Document excerpt:
......

The labor desert justification is mostly held in Europe and is included in the Berne Convention. In France it is specifically encoded in the so called ‘droits moraux’, or moral rights, that French authors have in addition to economic rights. The moral rights involve things such as the right to decide whether something is to be published, the right to withdraw it from the market, and the right of attribution. They cannot be sold by the author, and are perpetual. The interests that the labor desert justification centers on mostly are those of authors and publishers. 
RELATIONSHIP BETWEEN ‘LABOR’ AND ‘SWEAT OF THE BROW’ DOCTRINE.
To get a protection under the copyright Act the writing should be original.  Berne Convention, in context of collection of works, identifies the selection and arrangement as elements of “intellectual creations”, which in turn, more broadly characterizes ‘literary work and artistic works’ protected under that multinational organization. The agreement on TRIPs provides that the copyright protection shall extend to expressions and not to the ideas, procedures and methods of operations.  The Trade Related Aspects of Intellectual Property’ annexed to the World Trade Organization treaty and the 1996 World Intellectual Property Organization Copyright. Treaty also adopts the “intellectual creation” standard in connection with the compilation. 
Thus originality is the basic requirement for the copyright, even in case of compilation also. In order to have originality, there should be “modicum of creativity”. 
In general rule where the compilations of facts are copyrightable, but the facts are not. In due course of time, a doctrine of “Sweat of The Brow” was developed. This doctrine discouraged the requirement of the creativity, in works. It only protected the sweat and labor of the compiler, without the usage of creativity in it. Anything which is mechanical and automatic task without having any amount of creativity in it, is also copyrightable under this doctrine.
For example, a person collected various articles of a famous author, whose articles were already in public domain. He published a book of these articles just by the method of compilation. He neither used his judgment nor creativity for the compilation of the book. In this case he cannot claim copyright for his book. If the person would have added his own views and comments in the book, regarding the articles mentioned in it then copyright could have been given to him.
But if we apply the doctrine of “sweat of the brow” in the abovementioned example, the case would have been different. The work would have been subject to protection of copyright. The labor spent in compilation of the articles in the book, without any creativity, has been enough to get the protection of copyright, under the “sweat of the brow” doctrine.
This doctrine was in application for a long time and it accompanied various factual compilations, totally ignoring the essence of creativity in copyright law, and just awarding the labor done to compile a work. In 1991, the U.S. Court gave a amazing judgment of Feist Publication v. Rural Publication,  which clearly rejected the sweat of the brow doctrine and held that merely use of effort does not amount to protection. The Supreme Court promoted creative originality theory and tried to abolish this doctrine of sweat of the brow. “Sweat of the brow” is a doctrine which protects factual compilations. According to this doctrine, labor done in compilation overcomes the requirement of creativity in a work, to make it copyrightable. To determine the place and time of this doctrine is not viable, but this can be said that it has originated while interpretation of earlier statutes, and thus to prohibit second-comers from free riding on the labor of others.

......

Listed entries:
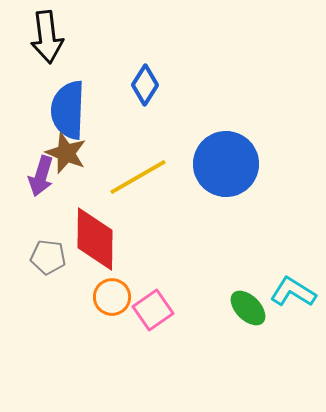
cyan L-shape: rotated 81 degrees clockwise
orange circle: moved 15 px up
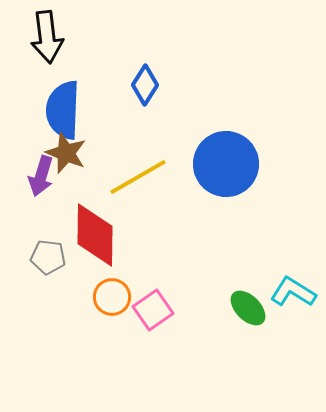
blue semicircle: moved 5 px left
red diamond: moved 4 px up
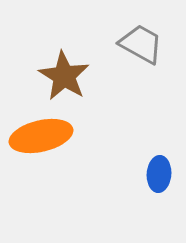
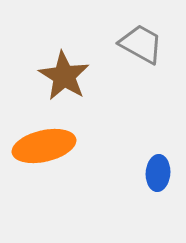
orange ellipse: moved 3 px right, 10 px down
blue ellipse: moved 1 px left, 1 px up
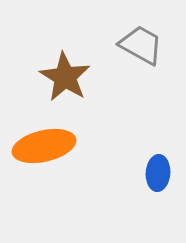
gray trapezoid: moved 1 px down
brown star: moved 1 px right, 1 px down
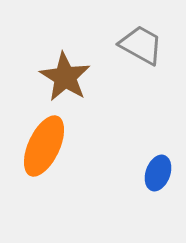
orange ellipse: rotated 52 degrees counterclockwise
blue ellipse: rotated 16 degrees clockwise
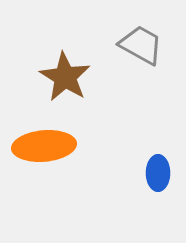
orange ellipse: rotated 60 degrees clockwise
blue ellipse: rotated 20 degrees counterclockwise
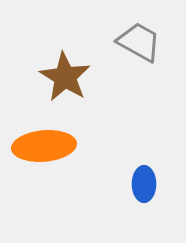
gray trapezoid: moved 2 px left, 3 px up
blue ellipse: moved 14 px left, 11 px down
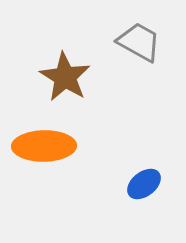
orange ellipse: rotated 4 degrees clockwise
blue ellipse: rotated 52 degrees clockwise
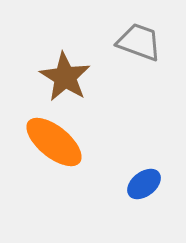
gray trapezoid: rotated 9 degrees counterclockwise
orange ellipse: moved 10 px right, 4 px up; rotated 40 degrees clockwise
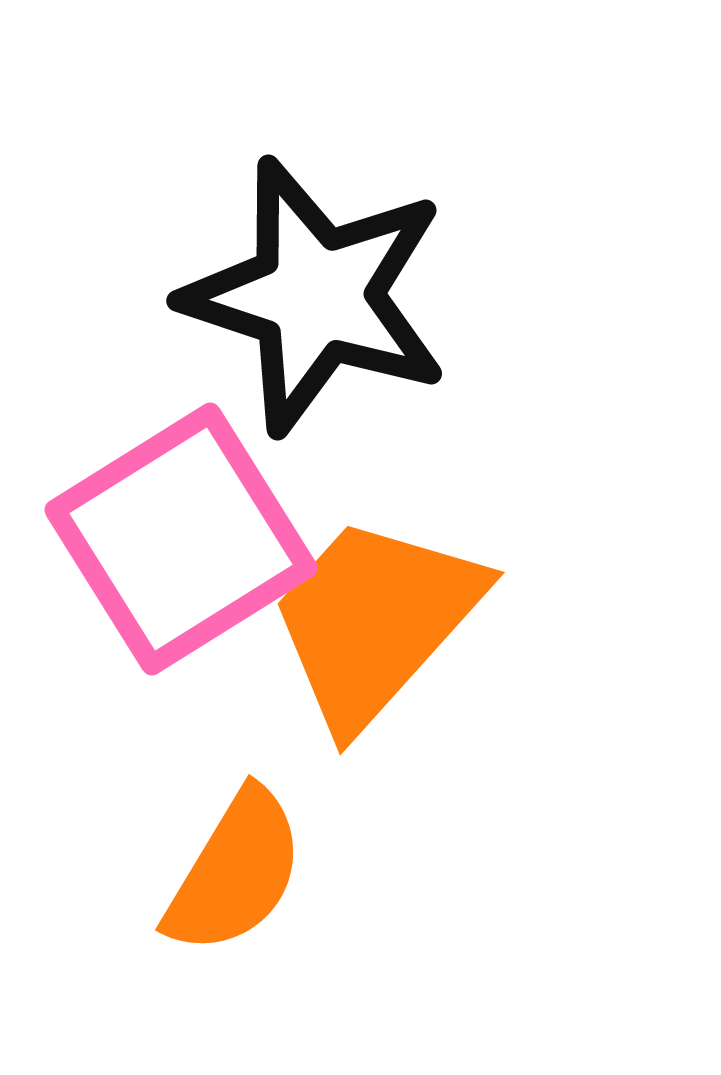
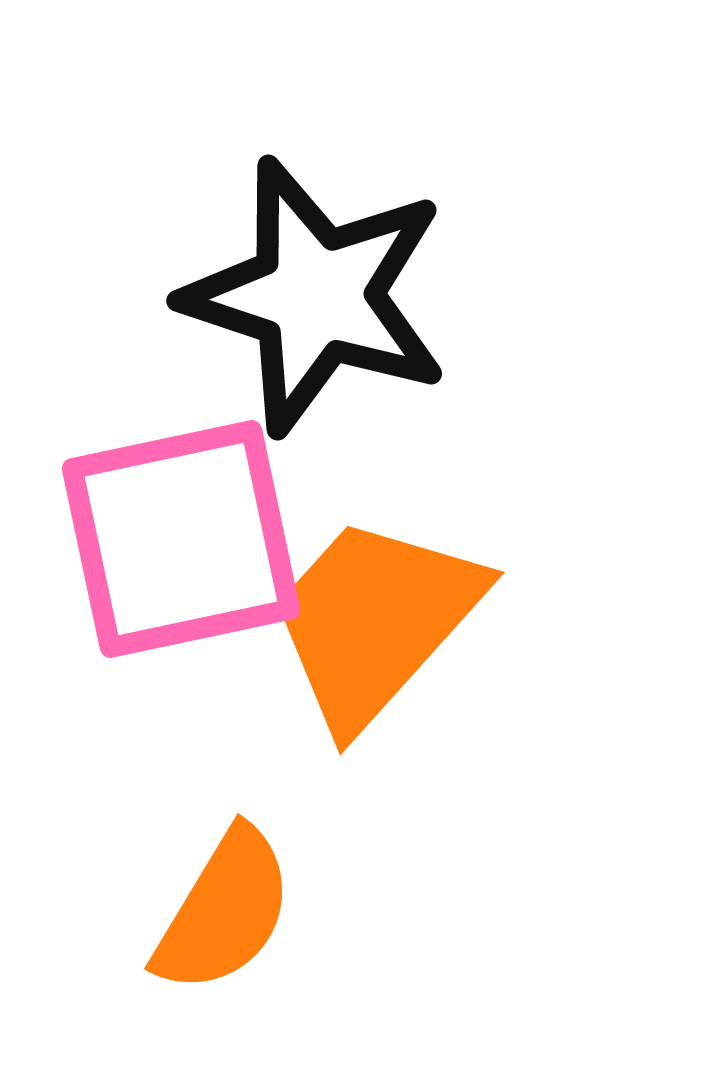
pink square: rotated 20 degrees clockwise
orange semicircle: moved 11 px left, 39 px down
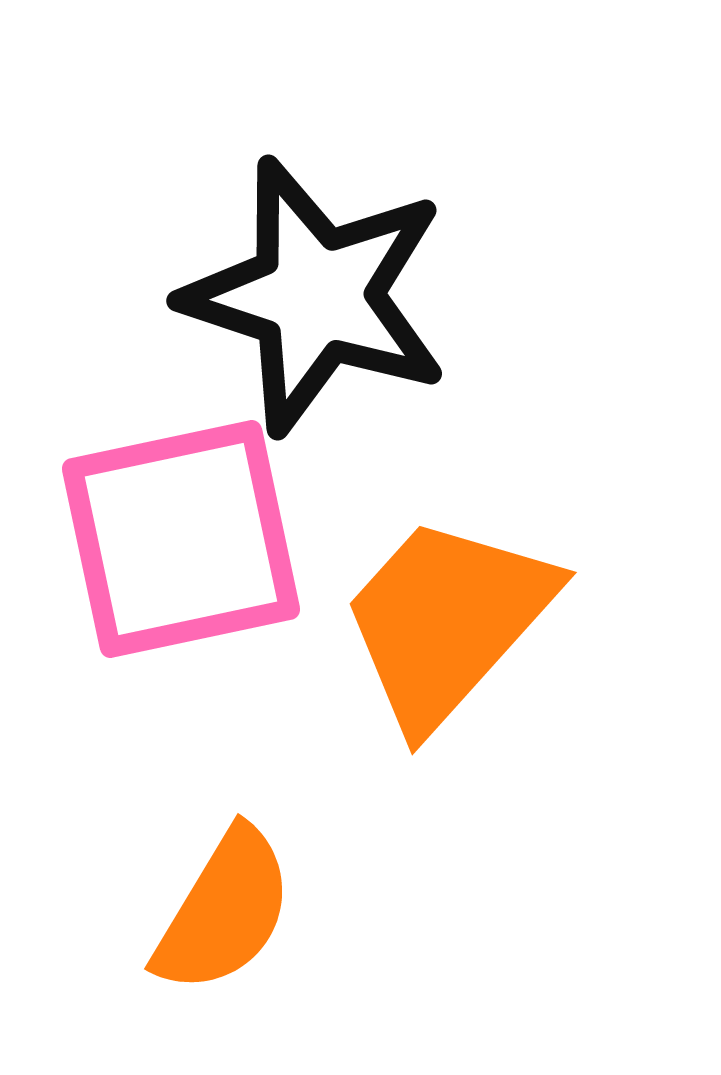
orange trapezoid: moved 72 px right
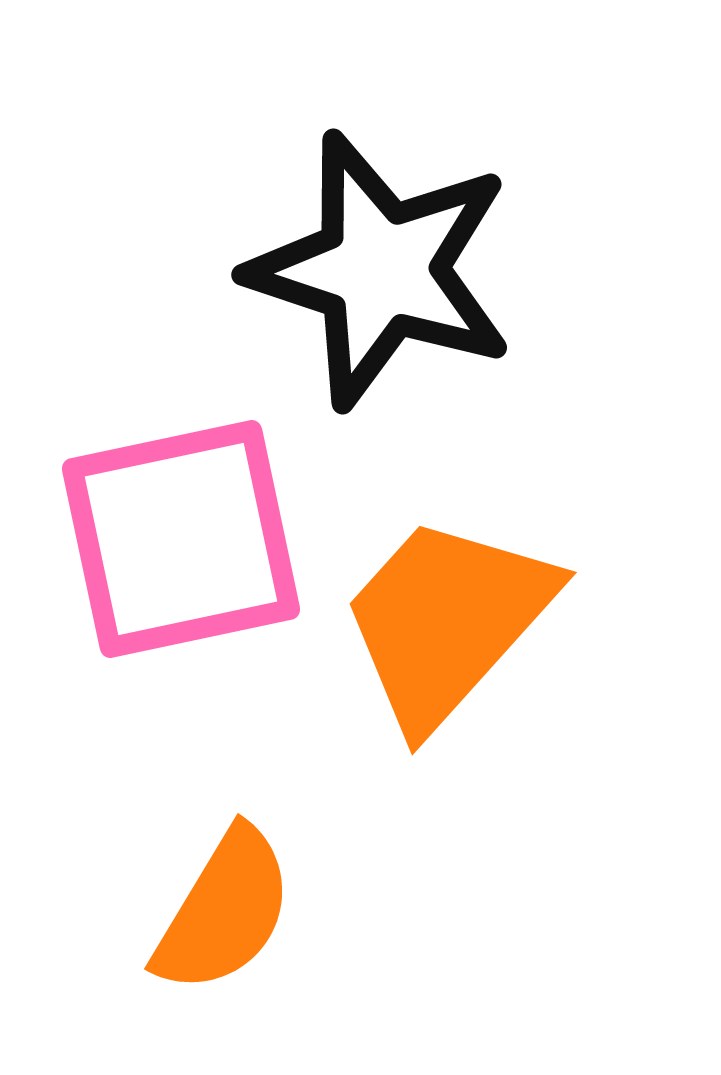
black star: moved 65 px right, 26 px up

......

Goals:
• A. Translate this sentence from the copyright text into Spanish: "They cannot be sold by the author, and are perpetual."
• B. Copy the entries word for word, starting at the line that contains "gray trapezoid: moved 1 px down" and ending with the last line of the entries. Leave out the picture lines.
The copyright text and the entries are separate material that have nothing to do with each other.

Problem solutions:
• A. No pueden ser vendidos por el autor y son perpetuos.

• B.
gray trapezoid: moved 1 px down
brown star: moved 1 px right, 1 px down
orange ellipse: rotated 52 degrees counterclockwise
blue ellipse: rotated 16 degrees clockwise
orange ellipse: rotated 60 degrees clockwise
blue ellipse: rotated 20 degrees counterclockwise
gray trapezoid: moved 2 px left, 3 px up
blue ellipse: moved 14 px left, 11 px down
orange ellipse: rotated 4 degrees clockwise
blue ellipse: rotated 52 degrees clockwise
gray trapezoid: rotated 9 degrees counterclockwise
orange ellipse: moved 10 px right, 4 px up; rotated 40 degrees clockwise
pink square: rotated 20 degrees clockwise
orange semicircle: moved 11 px left, 39 px down
orange trapezoid: moved 72 px right
black star: moved 65 px right, 26 px up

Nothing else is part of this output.